Hadia Mubarak

Country

United States

Known for

Gender in Islam and Modern Islamic Movements

Dates

1982-Present

Hadia Mubarak

Biography

Hadia Mubarak is a lecturer on Religion and Gender at the University of North Carolina at Charlotte. In 2004, Mubarak was the first female to be elected as president of the Muslim Students Association National (MSA). She received her Bachelor’s degree in International Affairs and English from Florida State University and her Master’s degree Georgetown University in Contemporary Arab Studies concentrated on Women and Gender from and Her PhD in Islamic Studies from Georgetown University specialized in modern and classical Qurʾanic exegesis, Islamic law, Islamic feminism, and gender reform in the modern Muslim world.

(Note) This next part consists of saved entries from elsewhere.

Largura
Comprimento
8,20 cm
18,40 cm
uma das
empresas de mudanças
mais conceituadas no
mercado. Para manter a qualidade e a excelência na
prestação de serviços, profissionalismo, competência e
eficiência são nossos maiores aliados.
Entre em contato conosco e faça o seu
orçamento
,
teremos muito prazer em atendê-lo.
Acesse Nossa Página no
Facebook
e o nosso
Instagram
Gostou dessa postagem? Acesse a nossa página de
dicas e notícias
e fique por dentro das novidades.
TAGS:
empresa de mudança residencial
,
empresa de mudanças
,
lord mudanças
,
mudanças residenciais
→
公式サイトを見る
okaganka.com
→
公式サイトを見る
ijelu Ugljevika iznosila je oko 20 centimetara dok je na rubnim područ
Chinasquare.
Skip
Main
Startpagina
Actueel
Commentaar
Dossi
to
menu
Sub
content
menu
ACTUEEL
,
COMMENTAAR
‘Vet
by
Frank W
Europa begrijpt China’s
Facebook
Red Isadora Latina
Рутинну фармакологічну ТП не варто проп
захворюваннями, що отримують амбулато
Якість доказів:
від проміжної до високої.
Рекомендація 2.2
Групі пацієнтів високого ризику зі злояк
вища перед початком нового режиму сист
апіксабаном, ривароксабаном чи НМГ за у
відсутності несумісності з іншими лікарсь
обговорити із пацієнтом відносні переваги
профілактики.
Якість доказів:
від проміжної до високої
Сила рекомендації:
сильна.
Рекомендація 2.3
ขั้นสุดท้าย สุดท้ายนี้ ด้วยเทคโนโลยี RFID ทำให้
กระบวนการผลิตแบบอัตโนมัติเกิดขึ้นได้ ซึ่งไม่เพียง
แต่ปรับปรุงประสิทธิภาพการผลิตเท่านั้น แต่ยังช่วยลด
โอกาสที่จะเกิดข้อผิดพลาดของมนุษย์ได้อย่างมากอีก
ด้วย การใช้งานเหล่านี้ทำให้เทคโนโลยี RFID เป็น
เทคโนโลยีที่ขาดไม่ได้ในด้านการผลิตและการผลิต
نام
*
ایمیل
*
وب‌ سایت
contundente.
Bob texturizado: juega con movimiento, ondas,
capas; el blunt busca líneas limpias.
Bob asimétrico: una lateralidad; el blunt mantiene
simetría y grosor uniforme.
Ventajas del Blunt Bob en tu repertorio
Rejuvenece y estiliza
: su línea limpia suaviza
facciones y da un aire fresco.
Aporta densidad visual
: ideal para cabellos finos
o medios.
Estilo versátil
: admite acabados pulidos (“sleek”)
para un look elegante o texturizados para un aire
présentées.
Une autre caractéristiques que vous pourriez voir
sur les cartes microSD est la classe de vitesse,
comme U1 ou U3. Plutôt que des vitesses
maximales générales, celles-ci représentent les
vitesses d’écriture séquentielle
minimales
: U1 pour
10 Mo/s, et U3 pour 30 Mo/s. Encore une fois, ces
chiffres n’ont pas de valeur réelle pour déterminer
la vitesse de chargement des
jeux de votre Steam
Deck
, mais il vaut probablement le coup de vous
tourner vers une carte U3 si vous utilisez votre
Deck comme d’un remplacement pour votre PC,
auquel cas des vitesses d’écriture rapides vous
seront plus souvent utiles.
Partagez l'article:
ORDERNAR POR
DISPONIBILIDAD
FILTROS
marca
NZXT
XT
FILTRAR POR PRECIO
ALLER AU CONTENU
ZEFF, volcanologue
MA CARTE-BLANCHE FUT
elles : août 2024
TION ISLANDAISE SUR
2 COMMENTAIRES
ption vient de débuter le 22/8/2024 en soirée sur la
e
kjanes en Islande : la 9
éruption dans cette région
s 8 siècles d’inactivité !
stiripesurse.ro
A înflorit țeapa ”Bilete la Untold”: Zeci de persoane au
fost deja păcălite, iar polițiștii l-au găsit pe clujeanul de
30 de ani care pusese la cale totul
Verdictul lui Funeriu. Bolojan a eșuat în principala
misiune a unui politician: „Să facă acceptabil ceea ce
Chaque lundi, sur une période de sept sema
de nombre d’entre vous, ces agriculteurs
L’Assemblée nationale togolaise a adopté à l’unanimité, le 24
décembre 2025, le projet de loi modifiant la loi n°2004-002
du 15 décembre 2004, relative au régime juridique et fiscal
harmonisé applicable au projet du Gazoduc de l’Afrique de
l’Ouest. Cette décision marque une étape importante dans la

Mubarak worked as a Senior Researcher at the Center for Muslim-Christian Understanding at Georgetown University and a researcher at the Gallup Organization’s Center for Muslim Studies, where she contributed research to Who Speaks for Islam: What a Billion Muslims Really Think and The Future of Islam by John Esposito. In 2006, Mubarak joined the “Islam in the Age of Globalization” initiative, sponsored by American University, Brookings Institute and the Pew Forum. As a field researcher, Mubarak conducted on-site interviews with Muslim scholars, government officials, activists, students, and journalists in Qatar, Jordan, Syria, Turkey, Pakistan and India and published an analysis of these surveys in Journey into Islam: The Crisis of Globalization (The Brookings Institution Press, 2008).

Her publications include “Crossroads” in I Speak For Myself: American Women on Being Muslim (White Cloud Press, 2011), “Intersections: Modernity, Gender and Qurʾanic exegesis” (PhD Diss, Georgetown University, 2014), “Young and Muslim in Post 9/11 America” (The Brandywine Review of Faith & International Affairs Vol. 3, No. 2); “Breaking the Interpretive Monopoly: A Re-Examination of Verse 4:34” (Hawwa Vol. 2, Issue 3); The Politicization of Gender Reform: Islamists’ discourse on repealing Article 340 of the Jordanian Penal Code (MA Thesis, Georgetown University, 2005); and “Blurring the Lines Between Faith and Culture” (America Now: Short Readings from Recent Periodicals. 5th ed.), among many others.